Introduction
In June 2010, Manchester was formally admitted into the World Health Organization (WHO) Global Network for Age-Friendly Cities and Communities (GNAFCC), along with 13 other cities from across the world. The UK's first age-friendly city, Manchester, is now one of a significant group of age-friendly cities within the UK, and only one among more than 500 across the world (see Chapter Two). Since the early 1990s, Manchester, which faces important challenges with regard to ageing inequalities, poverty, social exclusion and life expectancy, has been highly committed to improving the quality of life of its older population. Indeed, Manchester has established itself over the years as a leading authority in developing strategic policy approaches to creating age-friendly cities, both at a national and international level (Buffel et al, 2014).

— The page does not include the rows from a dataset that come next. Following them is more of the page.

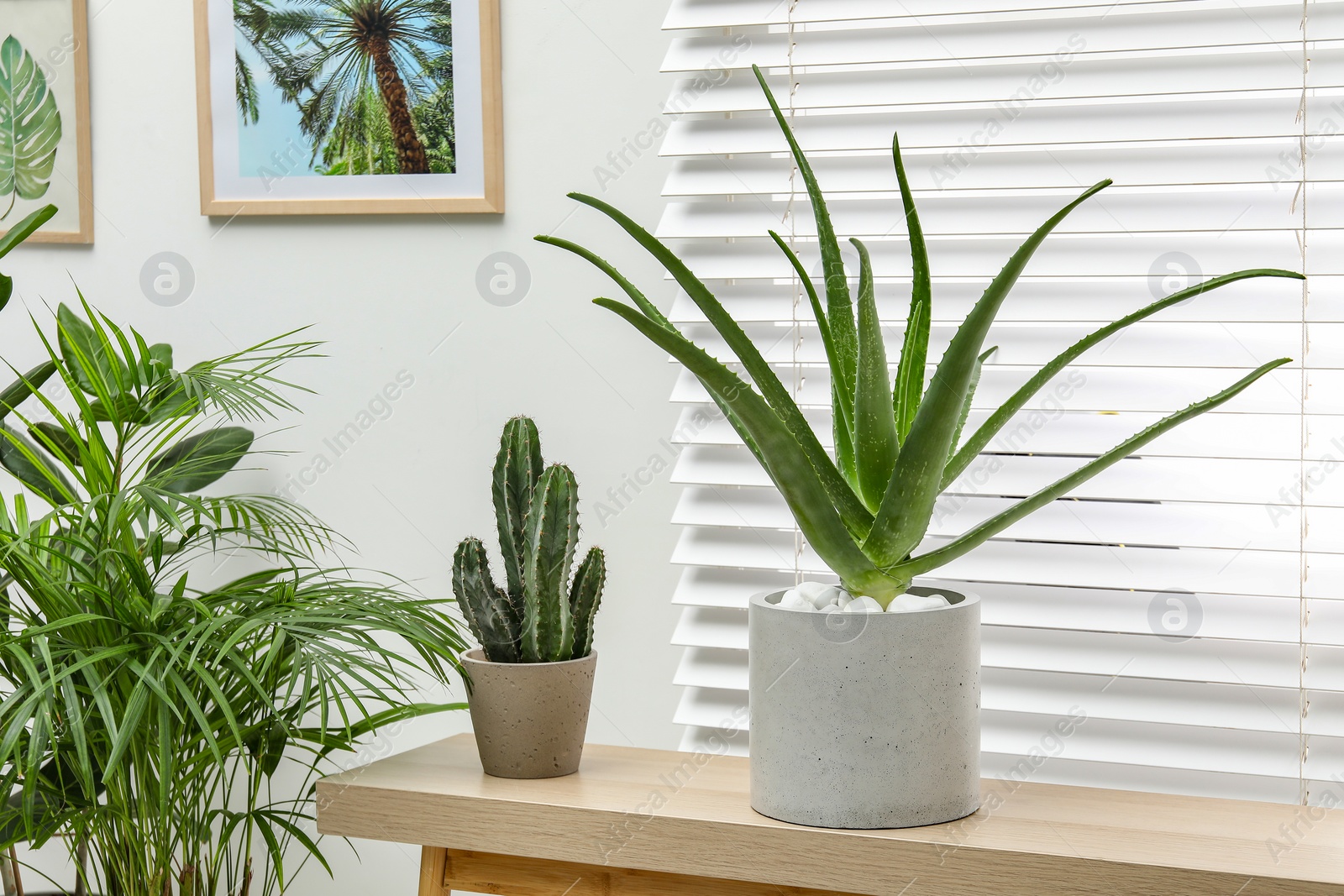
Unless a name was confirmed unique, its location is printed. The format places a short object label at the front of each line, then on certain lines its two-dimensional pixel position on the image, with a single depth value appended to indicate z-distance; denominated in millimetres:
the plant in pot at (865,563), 2014
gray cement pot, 2040
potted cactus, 2145
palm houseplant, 2106
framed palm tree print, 2456
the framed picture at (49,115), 2584
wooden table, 1994
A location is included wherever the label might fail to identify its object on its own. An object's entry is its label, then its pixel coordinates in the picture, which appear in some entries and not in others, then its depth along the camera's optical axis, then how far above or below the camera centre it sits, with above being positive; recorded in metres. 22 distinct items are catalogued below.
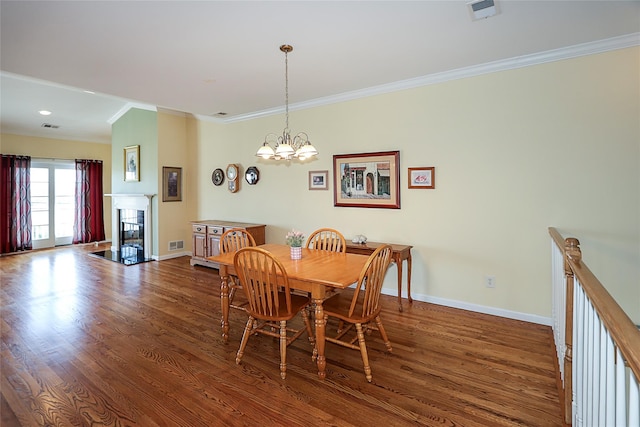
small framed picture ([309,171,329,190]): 4.70 +0.42
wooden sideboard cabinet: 5.32 -0.42
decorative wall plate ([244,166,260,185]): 5.53 +0.59
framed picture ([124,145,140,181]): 6.63 +0.98
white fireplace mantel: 6.37 +0.04
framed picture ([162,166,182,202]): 6.34 +0.51
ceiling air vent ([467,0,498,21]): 2.33 +1.44
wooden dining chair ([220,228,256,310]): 3.38 -0.34
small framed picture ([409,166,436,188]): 3.83 +0.37
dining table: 2.36 -0.49
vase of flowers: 3.04 -0.32
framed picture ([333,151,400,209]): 4.11 +0.38
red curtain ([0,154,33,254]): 6.77 +0.16
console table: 3.71 -0.50
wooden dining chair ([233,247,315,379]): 2.40 -0.61
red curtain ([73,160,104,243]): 7.88 +0.19
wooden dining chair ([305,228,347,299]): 3.41 -0.38
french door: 7.35 +0.21
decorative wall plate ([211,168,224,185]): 6.11 +0.62
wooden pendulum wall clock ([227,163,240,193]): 5.82 +0.60
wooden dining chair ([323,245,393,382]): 2.37 -0.76
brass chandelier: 2.89 +0.52
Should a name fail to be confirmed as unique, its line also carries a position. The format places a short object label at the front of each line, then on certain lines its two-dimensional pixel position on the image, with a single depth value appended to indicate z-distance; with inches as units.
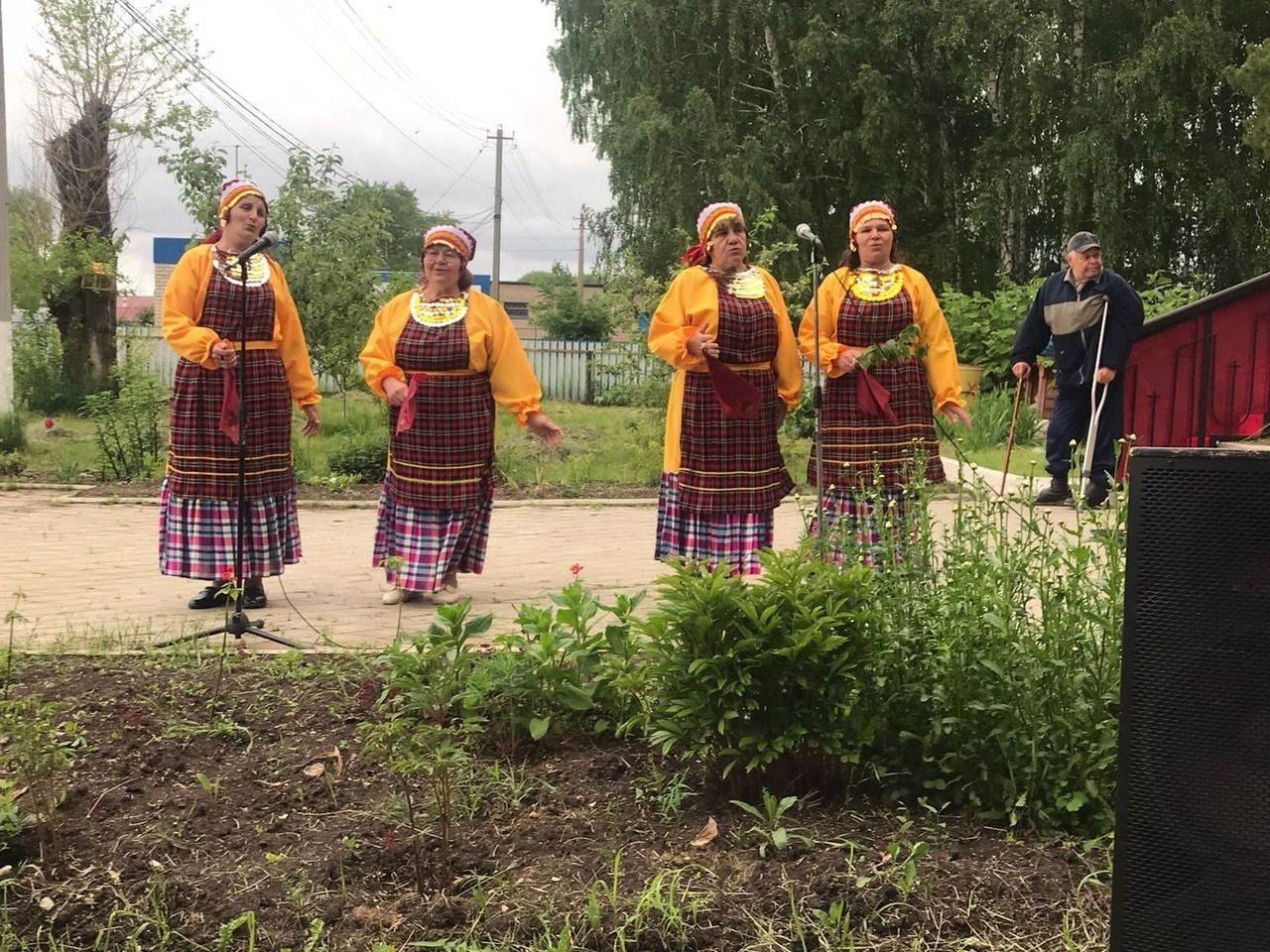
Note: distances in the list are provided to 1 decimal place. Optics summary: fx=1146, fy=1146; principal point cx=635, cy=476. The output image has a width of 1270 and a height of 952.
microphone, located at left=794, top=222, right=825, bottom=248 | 132.7
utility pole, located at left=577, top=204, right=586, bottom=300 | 1025.4
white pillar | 483.5
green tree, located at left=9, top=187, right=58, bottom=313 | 719.1
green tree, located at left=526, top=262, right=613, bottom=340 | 1200.6
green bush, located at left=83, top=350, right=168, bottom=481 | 386.9
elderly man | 294.2
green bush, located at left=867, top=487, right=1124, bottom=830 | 92.9
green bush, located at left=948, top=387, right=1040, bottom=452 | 424.2
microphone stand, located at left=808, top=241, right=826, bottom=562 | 127.9
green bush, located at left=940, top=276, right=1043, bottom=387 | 557.9
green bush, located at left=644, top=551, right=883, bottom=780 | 93.1
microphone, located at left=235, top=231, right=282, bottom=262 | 155.3
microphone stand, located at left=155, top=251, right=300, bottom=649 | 151.6
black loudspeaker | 55.9
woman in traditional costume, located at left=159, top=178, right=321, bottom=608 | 189.8
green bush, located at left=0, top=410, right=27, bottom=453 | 450.3
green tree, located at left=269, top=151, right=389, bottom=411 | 456.4
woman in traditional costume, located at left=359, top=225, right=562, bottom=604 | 198.2
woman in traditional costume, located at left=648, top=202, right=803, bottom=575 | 184.4
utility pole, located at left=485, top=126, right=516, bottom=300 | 1622.8
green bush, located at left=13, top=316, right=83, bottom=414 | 642.2
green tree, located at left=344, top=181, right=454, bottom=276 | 492.7
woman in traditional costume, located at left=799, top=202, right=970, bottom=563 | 189.8
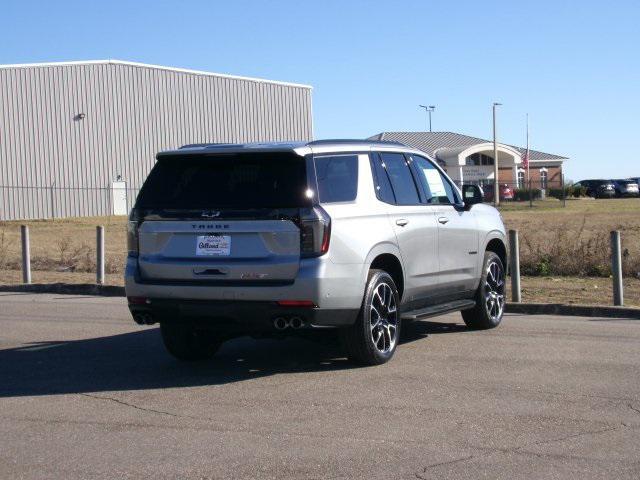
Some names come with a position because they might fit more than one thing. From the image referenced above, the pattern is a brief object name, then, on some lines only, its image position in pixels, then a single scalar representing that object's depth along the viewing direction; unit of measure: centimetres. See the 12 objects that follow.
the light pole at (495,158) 5526
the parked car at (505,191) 6421
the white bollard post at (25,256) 1765
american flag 7881
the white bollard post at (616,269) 1278
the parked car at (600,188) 8044
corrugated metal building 4797
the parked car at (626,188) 8044
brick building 7525
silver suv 833
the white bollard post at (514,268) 1361
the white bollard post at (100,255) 1702
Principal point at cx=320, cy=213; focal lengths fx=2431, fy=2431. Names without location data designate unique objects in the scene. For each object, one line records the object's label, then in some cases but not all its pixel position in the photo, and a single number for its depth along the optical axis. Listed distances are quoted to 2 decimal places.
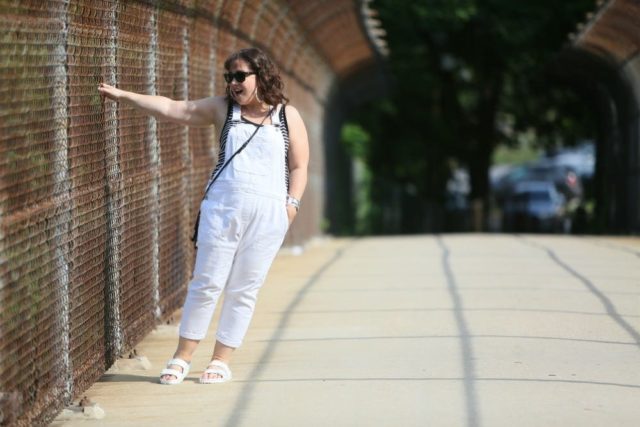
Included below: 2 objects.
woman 10.26
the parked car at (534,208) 60.44
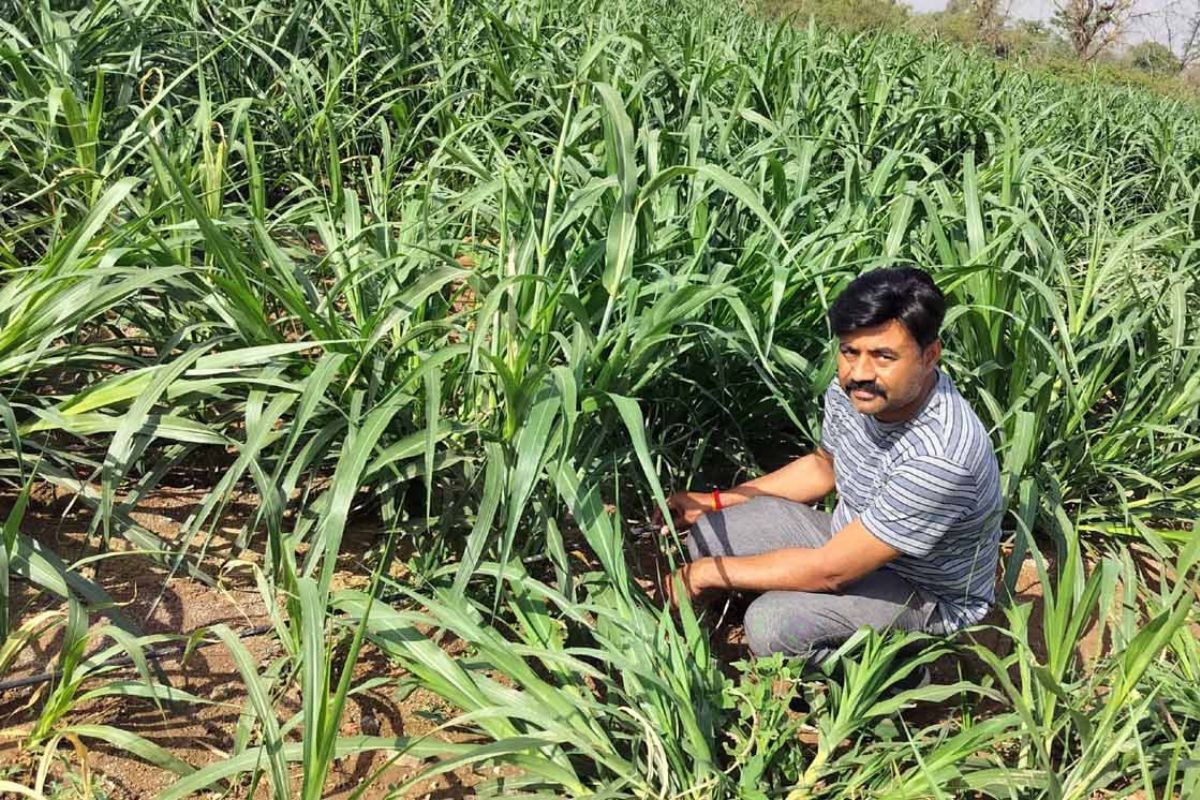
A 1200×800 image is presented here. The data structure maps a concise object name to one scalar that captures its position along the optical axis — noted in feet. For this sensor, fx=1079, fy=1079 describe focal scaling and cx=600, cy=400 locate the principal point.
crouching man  5.31
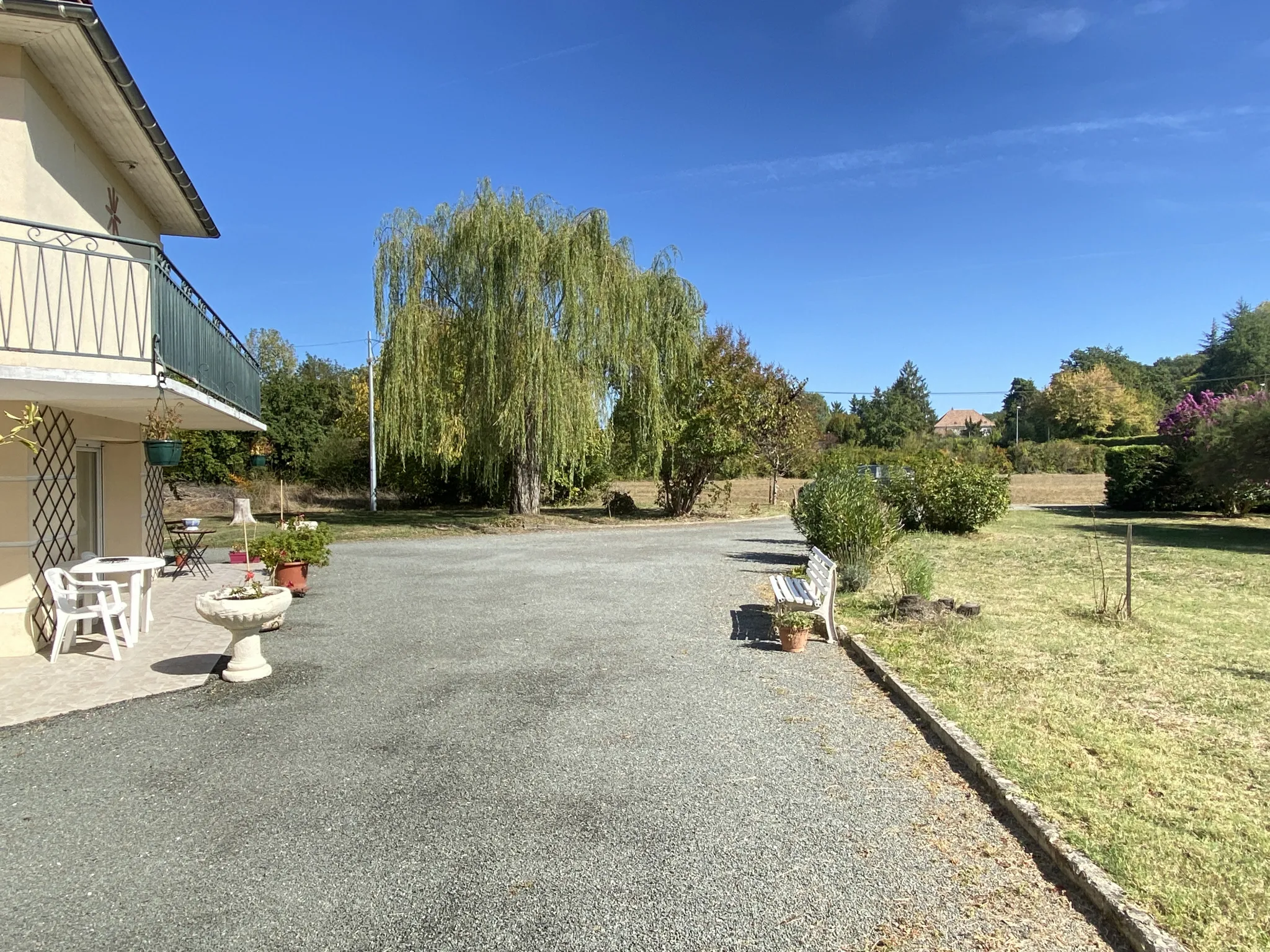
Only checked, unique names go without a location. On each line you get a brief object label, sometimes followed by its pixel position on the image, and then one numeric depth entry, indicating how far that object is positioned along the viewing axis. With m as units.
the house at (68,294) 6.14
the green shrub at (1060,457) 41.78
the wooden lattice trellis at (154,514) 11.43
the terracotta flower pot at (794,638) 7.36
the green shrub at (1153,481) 25.39
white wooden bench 7.90
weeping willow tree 18.91
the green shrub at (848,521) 11.20
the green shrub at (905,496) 18.11
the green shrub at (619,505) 25.84
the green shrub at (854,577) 10.54
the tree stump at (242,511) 17.38
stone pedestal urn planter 6.05
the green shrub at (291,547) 10.17
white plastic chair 6.74
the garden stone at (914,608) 8.48
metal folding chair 12.32
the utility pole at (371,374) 23.23
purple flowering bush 23.62
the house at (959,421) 96.26
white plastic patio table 7.01
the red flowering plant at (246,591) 6.33
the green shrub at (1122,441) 41.28
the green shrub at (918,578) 9.02
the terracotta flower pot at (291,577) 10.24
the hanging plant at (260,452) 15.91
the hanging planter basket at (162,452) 7.78
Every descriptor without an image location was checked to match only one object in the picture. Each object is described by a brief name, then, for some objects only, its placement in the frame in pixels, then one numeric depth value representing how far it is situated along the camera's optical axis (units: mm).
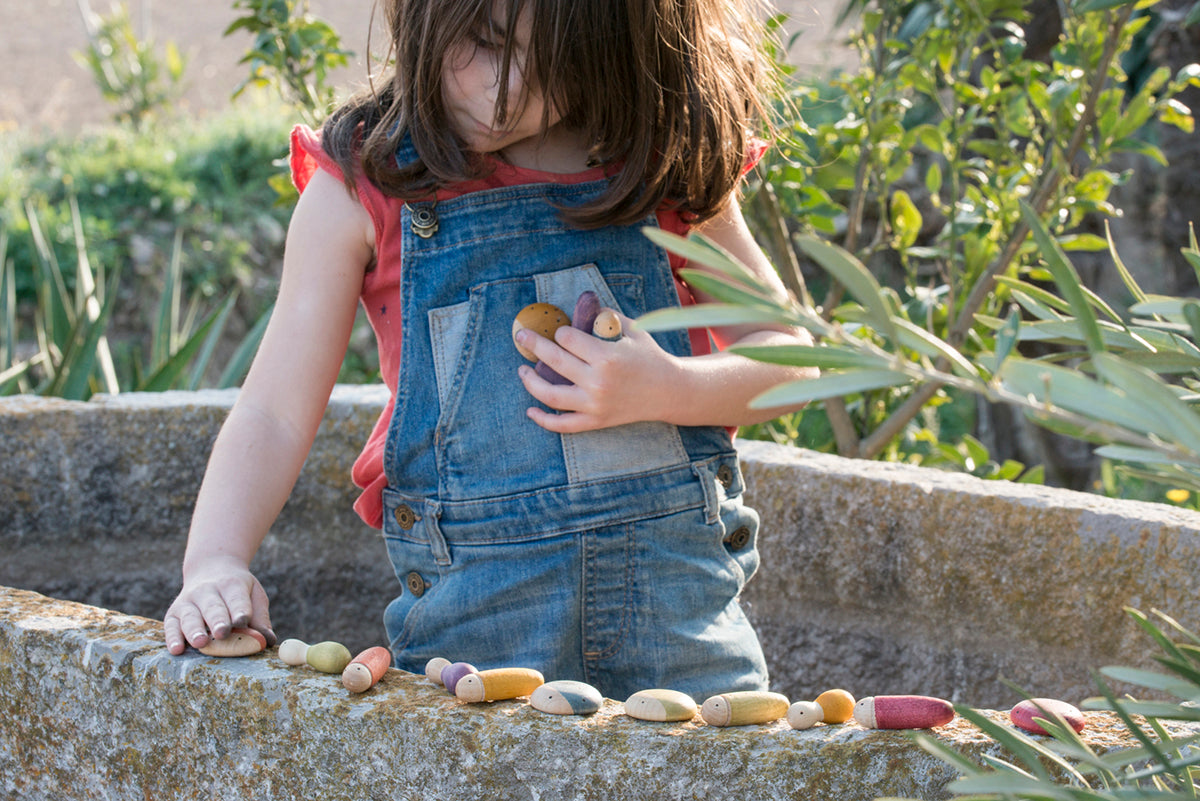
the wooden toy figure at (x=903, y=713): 1678
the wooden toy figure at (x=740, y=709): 1685
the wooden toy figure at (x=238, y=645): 1761
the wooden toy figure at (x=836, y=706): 1704
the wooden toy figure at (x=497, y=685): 1704
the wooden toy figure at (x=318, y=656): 1741
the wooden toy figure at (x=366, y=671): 1708
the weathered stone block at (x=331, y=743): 1656
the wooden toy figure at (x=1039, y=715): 1670
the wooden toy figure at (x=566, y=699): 1691
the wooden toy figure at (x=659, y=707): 1687
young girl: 1920
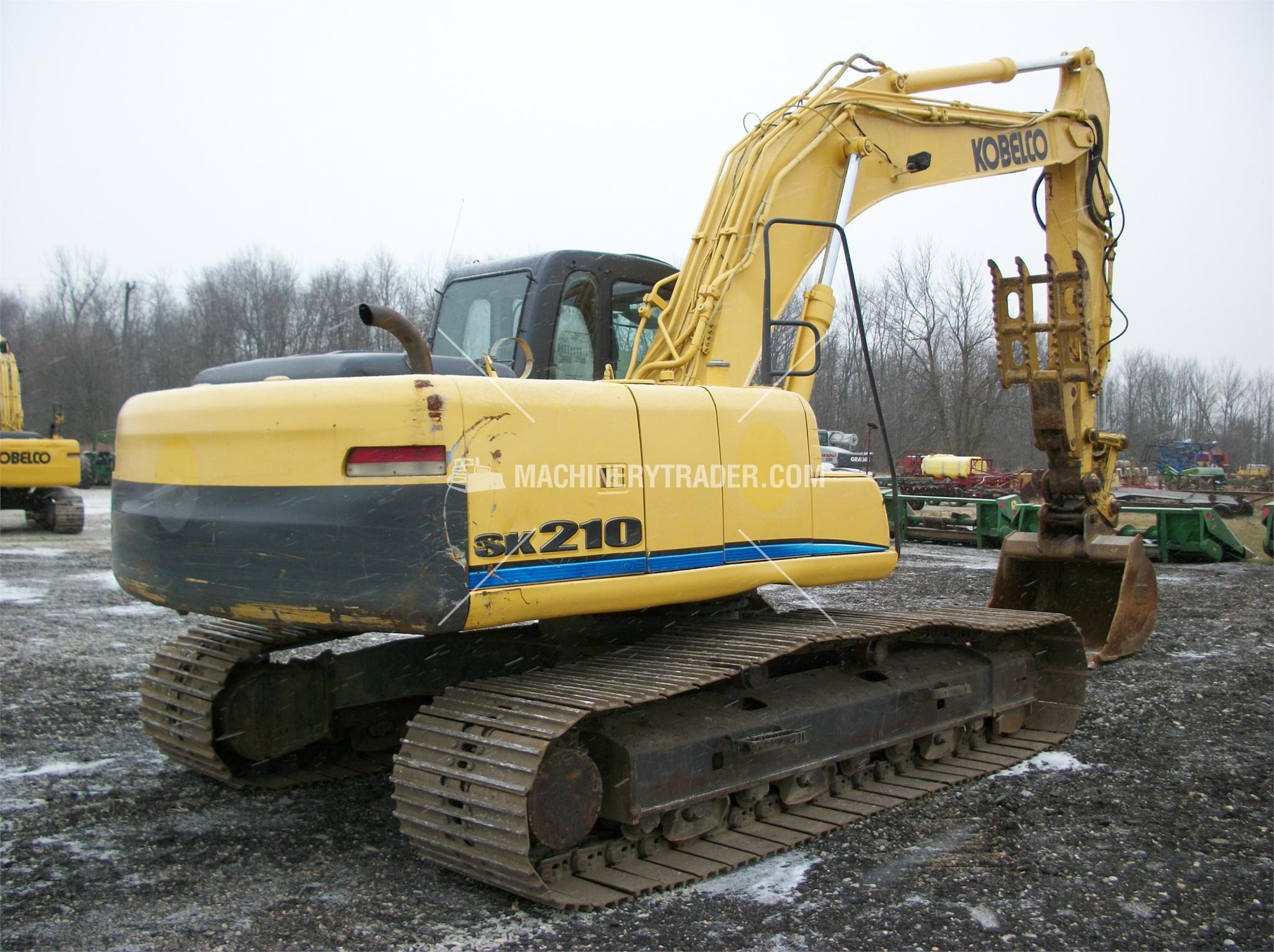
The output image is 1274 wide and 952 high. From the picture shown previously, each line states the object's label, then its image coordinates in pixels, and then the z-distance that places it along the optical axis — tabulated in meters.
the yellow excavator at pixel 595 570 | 3.70
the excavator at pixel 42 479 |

This chapter charts the evolution of the Age-Friendly Manchester (AFM) programme and, more broadly, explores how the UK government's ageing policies and strategies have developed since the late 1990s, highlighting four distinctive periods of nationally led activity relating to older people. It considers how the development of the age-friendly approach in Manchester has enabled a range of actors, notably local government agencies, to develop ageing programmes in the absence of national leadership. It then focuses on the city's involvement in expanding its programme into an ambitious cityregional approach to age-friendly urban development, the first of its kind in the UK. The chapter demonstrates the potential for stimulating age-friendly initiatives at a local and regional level whilst at the same time highlighting the pressures facing urban authorities at a time of economic austerity.
The social and demographic characteristics of Manchester
Manchester: population and social dimensions
The development of the age-friendly cities and communities movement can be seen to have emerged in response to global demographic trends that show population ageing as an important feature of many urban environments. Manchester is a city, however, with a unique demographic profile. Its population of 520,000 (2014 mid-year estimate taken from Registrar General's Mid Year Estimates, cONS, and Manchester City Council Forecasting Model W2016) has been growing steadily since 2001 at a growth rate of nearly 2% per annum, but this growth has not been spread equally across age groups.